CELTIC may well have dropped down a level when they went from the Champions League group stages to the knockout rounds of the Europa League after finishing third in their section back in December.

The challenge they now face progressing in the inferior of Europe’s two club competitions, however, is no less daunting or demanding.

Zenit St Petersburg, who they will take on in the first leg of their last 32 double header at Parkhead this evening, might not, for the time being at least, operate in the same stratosphere as the likes of Barcelona, Bayern Munich, Paris Saint-Germain and Manchester City.

The lavishly-assembled Russian side, however, harbour ambitions of competing alongside the continent’s elite, like many still involved in this tournament, and will not be easily overcome by the Scottish champions.

Brendan Rodgers had no hesitation declaring Zenit, who have had billions of roubles pumped into them by Gazprom since the multinational energy provider bought a controlling stake in the St Petersburg club back in 2005, favourites to go through as he looked ahead to the game yesterday.

“I never say that lightly,” he said. “I always think we are Celtic.

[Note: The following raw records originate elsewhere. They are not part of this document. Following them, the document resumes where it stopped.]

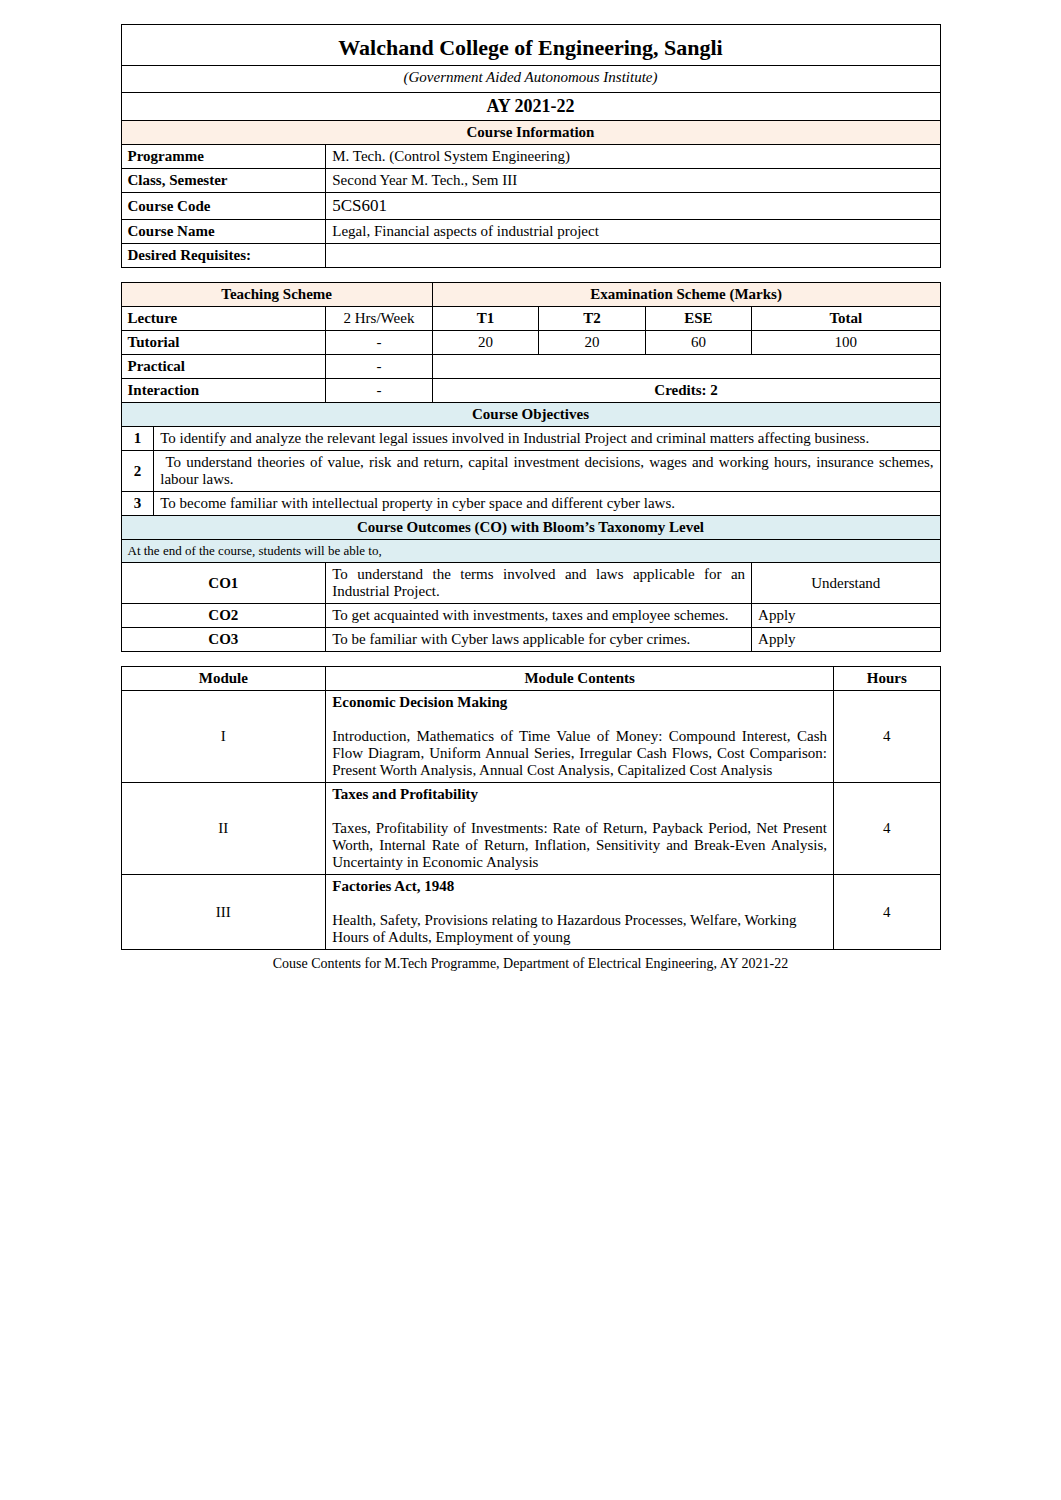| Walchand College of Engineering, Sangli |
| (Government Aided Autonomous Institute) |
| AY 2021-22 |
| Course Information |
| Programme | M. Tech. (Control System Engineering) |
| Class, Semester | Second Year M. Tech., Sem III |
| Course Code | 5CS601 |
| Course Name | Legal, Financial aspects of industrial project |
| Desired Requisites: | |
| Teaching Scheme | Examination Scheme (Marks) |
| Lecture | 2 Hrs/Week | T1 | T2 | ESE | Total |
| Tutorial | - | 20 | 20 | 60 | 100 |
| Practical | - | |
| Interaction | - | Credits: 2 |
| Course Objectives |
| 1 | To identify and analyze the relevant legal issues involved in Industrial Project and criminal matters affecting business. |
| 2 | To understand theories of value, risk and return, capital investment decisions, wages and working hours, insurance schemes, labour laws. |
| 3 | To become familiar with intellectual property in cyber space and different cyber laws. |
| Course Outcomes (CO) with Bloom’s Taxonomy Level |
| At the end of the course, students will be able to, |
| CO1 | To understand the terms involved and laws applicable for an Industrial Project. | Understand |
| CO2 | To get acquainted with investments, taxes and employee schemes. | Apply |
| CO3 | To be familiar with Cyber laws applicable for cyber crimes. | Apply |
| Module | Module Contents | Hours |
| I | Economic Decision Making Introduction, Mathematics of Time Value of Money: Compound Interest, Cash Flow Diagram, Uniform Annual Series, Irregular Cash Flows, Cost Comparison: Present Worth Analysis, Annual Cost Analysis, Capitalized Cost Analysis | 4 |
| II | Taxes and Profitability Taxes, Profitability of Investments: Rate of Return, Payback Period, Net Present Worth, Internal Rate of Return, Inflation, Sensitivity and Break-Even Analysis, Uncertainty in Economic Analysis | 4 |
| III | Factories Act, 1948 Health, Safety, Provisions relating to Hazardous Processes, Welfare, Working Hours of Adults, Employment of young | 4 |
Couse Contents for M.Tech Programme, Department of Electrical Engineering, AY 2021-22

I’m in my dream job, but I’m also a realist. When you look at their investment and the level of player they have they will expect to go through.”

Rodgers is certainly not ruling out Celtic’s chances of recording what would, discounting qualifying games, be their first home win in either the Europa League or Champions League in 11 outings, since a 2-1 over Astra Giugiu back in 2014, tonight.

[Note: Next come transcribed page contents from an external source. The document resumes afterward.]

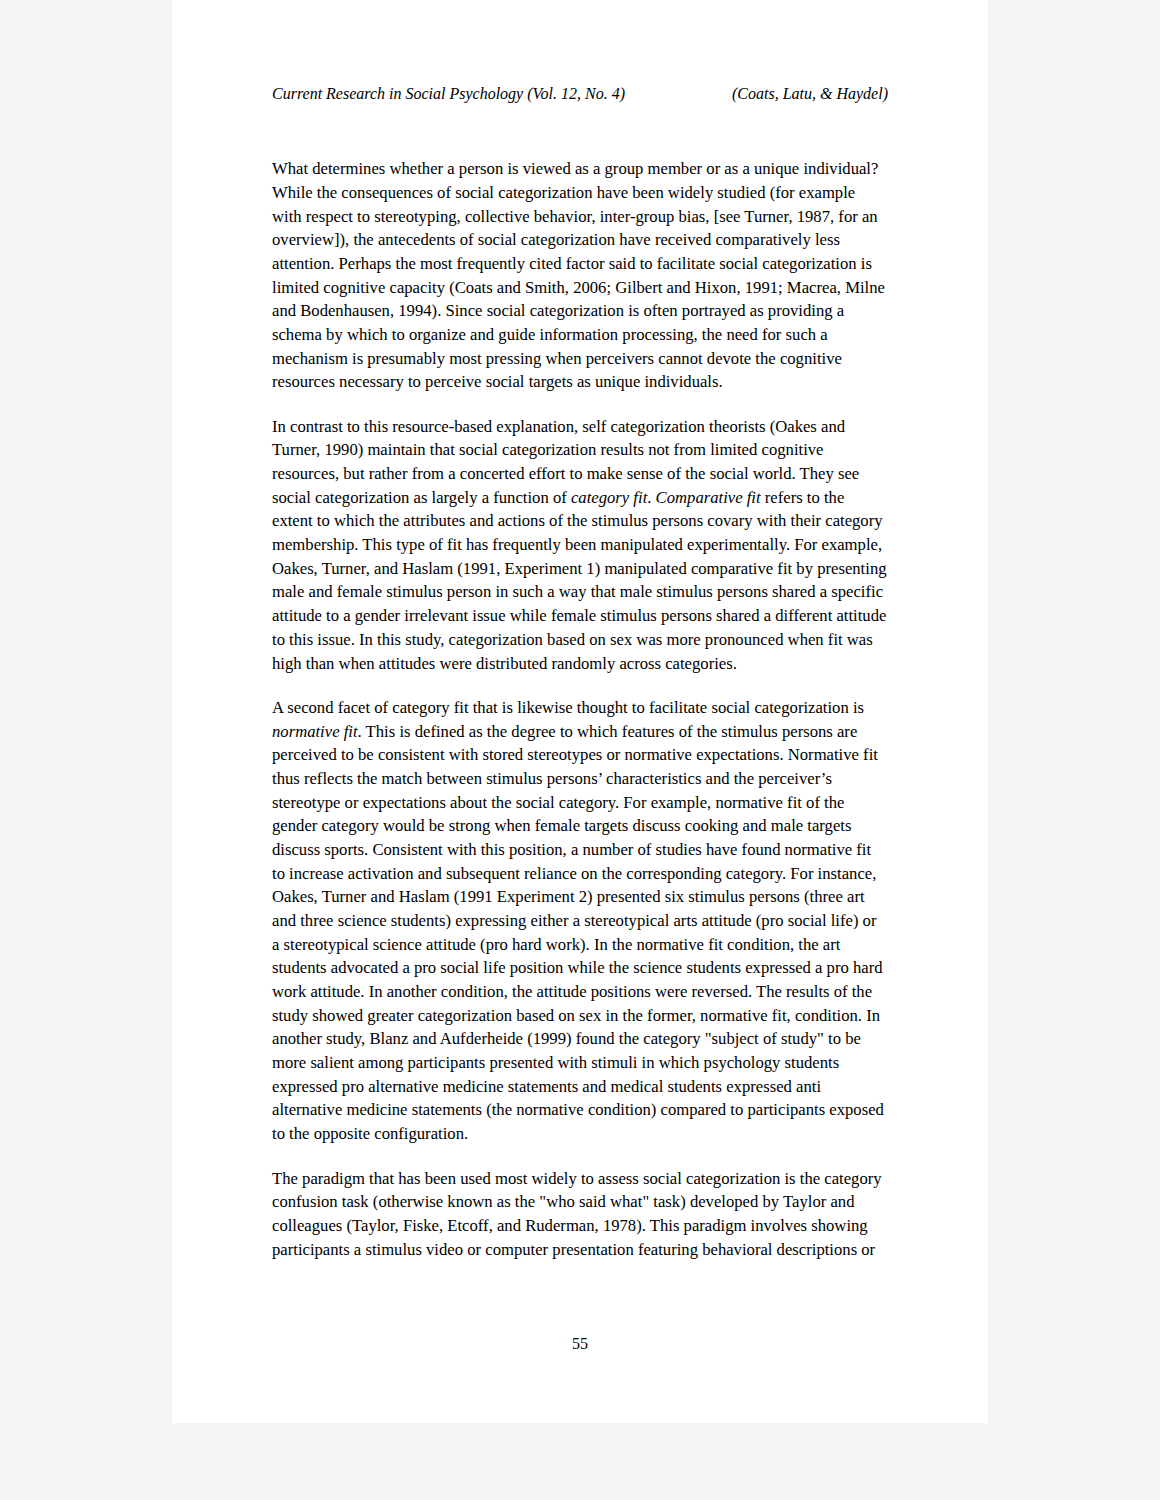Current Research in Social Psychology (Vol. 12, No. 4) (Coats, Latu, & Haydel)
What determines whether a person is viewed as a group member or as a unique individual? While the consequences of social categorization have been widely studied (for example with respect to stereotyping, collective behavior, inter-group bias, [see Turner, 1987, for an overview]), the antecedents of social categorization have received comparatively less attention. Perhaps the most frequently cited factor said to facilitate social categorization is limited cognitive capacity (Coats and Smith, 2006; Gilbert and Hixon, 1991; Macrea, Milne and Bodenhausen, 1994). Since social categorization is often portrayed as providing a schema by which to organize and guide information processing, the need for such a mechanism is presumably most pressing when perceivers cannot devote the cognitive resources necessary to perceive social targets as unique individuals.
In contrast to this resource-based explanation, self categorization theorists (Oakes and Turner, 1990) maintain that social categorization results not from limited cognitive resources, but rather from a concerted effort to make sense of the social world. They see social categorization as largely a function of category fit. Comparative fit refers to the extent to which the attributes and actions of the stimulus persons covary with their category membership. This type of fit has frequently been manipulated experimentally. For example, Oakes, Turner, and Haslam (1991, Experiment 1) manipulated comparative fit by presenting male and female stimulus person in such a way that male stimulus persons shared a specific attitude to a gender irrelevant issue while female stimulus persons shared a different attitude to this issue. In this study, categorization based on sex was more pronounced when fit was high than when attitudes were distributed randomly across categories.
A second facet of category fit that is likewise thought to facilitate social categorization is normative fit. This is defined as the degree to which features of the stimulus persons are perceived to be consistent with stored stereotypes or normative expectations. Normative fit thus reflects the match between stimulus persons’ characteristics and the perceiver’s stereotype or expectations about the social category. For example, normative fit of the gender category would be strong when female targets discuss cooking and male targets discuss sports. Consistent with this position, a number of studies have found normative fit to increase activation and subsequent reliance on the corresponding category. For instance, Oakes, Turner and Haslam (1991 Experiment 2) presented six stimulus persons (three art and three science students) expressing either a stereotypical arts attitude (pro social life) or a stereotypical science attitude (pro hard work). In the normative fit condition, the art students advocated a pro social life position while the science students expressed a pro hard work attitude. In another condition, the attitude positions were reversed. The results of the study showed greater categorization based on sex in the former, normative fit, condition. In another study, Blanz and Aufderheide (1999) found the category "subject of study" to be more salient among participants presented with stimuli in which psychology students expressed pro alternative medicine statements and medical students expressed anti alternative medicine statements (the normative condition) compared to participants exposed to the opposite configuration.
The paradigm that has been used most widely to assess social categorization is the category confusion task (otherwise known as the "who said what" task) developed by Taylor and colleagues (Taylor, Fiske, Etcoff, and Ruderman, 1978). This paradigm involves showing participants a stimulus video or computer presentation featuring behavioral descriptions or
55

Yet, he was at pains to point out that it is becoming increasingly unrealistic to expect the Glasgow club to compete with clubs from larger and richer leagues in Europe due to the ever-widening gulf in finances.

“It’s very difficult,” he said. “You see the level of opponent in there. It tells you the difficulty. What we have to do year on year is try and somehow bridge the gap, but it will always be difficult for us.

“We will see if we can get a result. But I think you get to the last 32 and they are always going to be tough games. There are teams that are winning their group stages and qualification for the Europa League. There are teams coming out of Champions League and they are always going to be tough games.”

The presence of Aleksandr Kokorin, the Russia striker cum winger, Leanardo Paredes, the Argentinian central midfielder who cost a cool €27 million in the summer, and Branislav Ivanovic, the former Chelsea player who looks set to recover from an eye injury and feature, in the Zenit side tonight underlines the magnitude of the task awaiting Celtic.

“Kokorin looks a talent,” said Rodgers. “Playing off the left side, he is a finisher. Paredes, the playmaker, is a very good footballer who sits at the bottom of their midfield and makes the passes. They have some very good players.

“They are a very good team. If you look at how they play, they are what you would consider to be a top European team with speed, power, technique and ability. They obviously have all of that.”

Could the fact that Roberto Mancini’s side haven’t played a competitive fixture in over two months due to the extended winter shutdown in Russia mean they aren’t at their best and help Celtic record a sweet triumph?

“It depends,” said Rodgers. “It just depends what way you view it. You could look at it and say it makes them fresher. The break could maybe freshen them and revitalise them and then they go again.

“We played against them when I was at Liverpool and went out on away goals (in the Europa League last 32 in 2013). It was a similar time. We played them around about February time. We lost the away leg and won the home leg 3-1. They were pretty fit then.”

Celtic haven’t, despite their fine 3-0 win over Anderlecht away in the Champions League group stages back in September, scaled the same heights they achieved last season and go into the Zenit game on the back of a defeat to Kilmarnock and a narrow win over Partick Thistle where their frailties at the back were once again exposed.

Yet, with the majority of the 60,000-capacity crowd firmly behind them Rodgers is hoping they can avoid the costly defensive errors which have become a feature of their play in recent months and produce the kind of rousing performance they did against City last season and Bayern this term.

“It’s what we wanted to do, qualify for the next stage of Europe,” he said. “It is an exciting challenge. It’s just about having the confidence and belief to play at this level. As long as we show that belief and confidence I can’t ask for any more.

“The atmosphere and everything around these games inspires the players and we have seen that in a number of games. That is something that is incredible for us. That energy gives us a real chance and a real hope.”